The records:
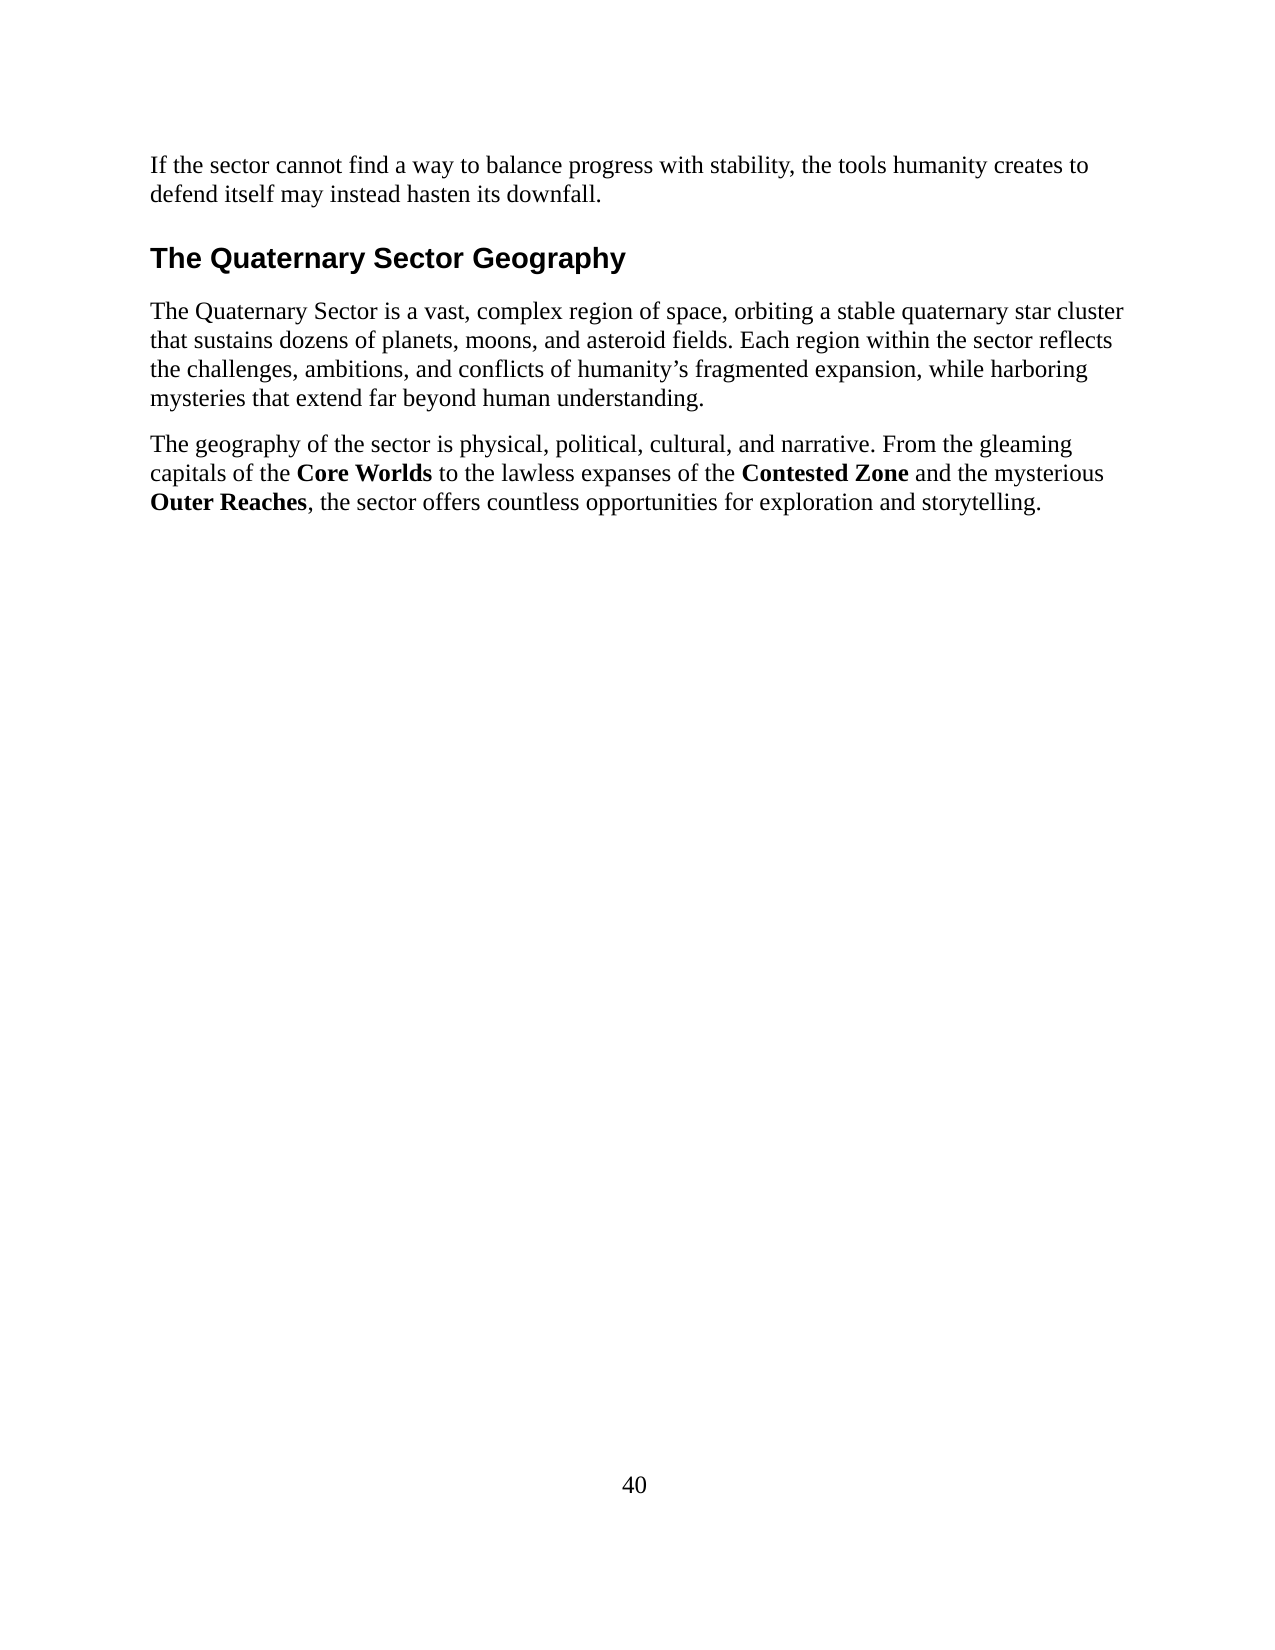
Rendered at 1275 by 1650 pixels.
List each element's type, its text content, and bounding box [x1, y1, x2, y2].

text If the sector cannot find a way to balance progress with stability, the tools humanity creates to defend itself may instead hasten its downfall. [150, 150, 1125, 207]
subtitle The Quaternary Sector Geography [150, 241, 1125, 275]
text The Quaternary Sector is a vast, complex region of space, orbiting a stable quaternary star cluster that sustains dozens of planets, moons, and asteroid fields. Each region within the sector reflects the challenges, ambitions, and conflicts of humanity’s fragmented expansion, while harboring mysteries that extend far beyond human understanding. [150, 296, 1125, 411]
text The geography of the sector is physical, political, cultural, and narrative. From the gleaming capitals of the Core Worlds to the lawless expanses of the Contested Zone and the mysterious Outer Reaches, the sector offers countless opportunities for exploration and storytelling. [150, 429, 1125, 516]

Exercise goal: Copy the items above line for line without changing any wording, and leave out the pictures.

Exercise output:
Rendered at 1275 by 1650 pixels.
List each element's type, its text content, and bounding box [x1, y1, x2, y2].

text If the sector cannot find a way to balance progress with stability, the tools humanity creates to defend itself may instead hasten its downfall. [150, 150, 1125, 207]
subtitle The Quaternary Sector Geography [150, 241, 1125, 275]
text The Quaternary Sector is a vast, complex region of space, orbiting a stable quaternary star cluster that sustains dozens of planets, moons, and asteroid fields. Each region within the sector reflects the challenges, ambitions, and conflicts of humanity’s fragmented expansion, while harboring mysteries that extend far beyond human understanding. [150, 296, 1125, 411]
text The geography of the sector is physical, political, cultural, and narrative. From the gleaming capitals of the Core Worlds to the lawless expanses of the Contested Zone and the mysterious Outer Reaches, the sector offers countless opportunities for exploration and storytelling. [150, 429, 1125, 516]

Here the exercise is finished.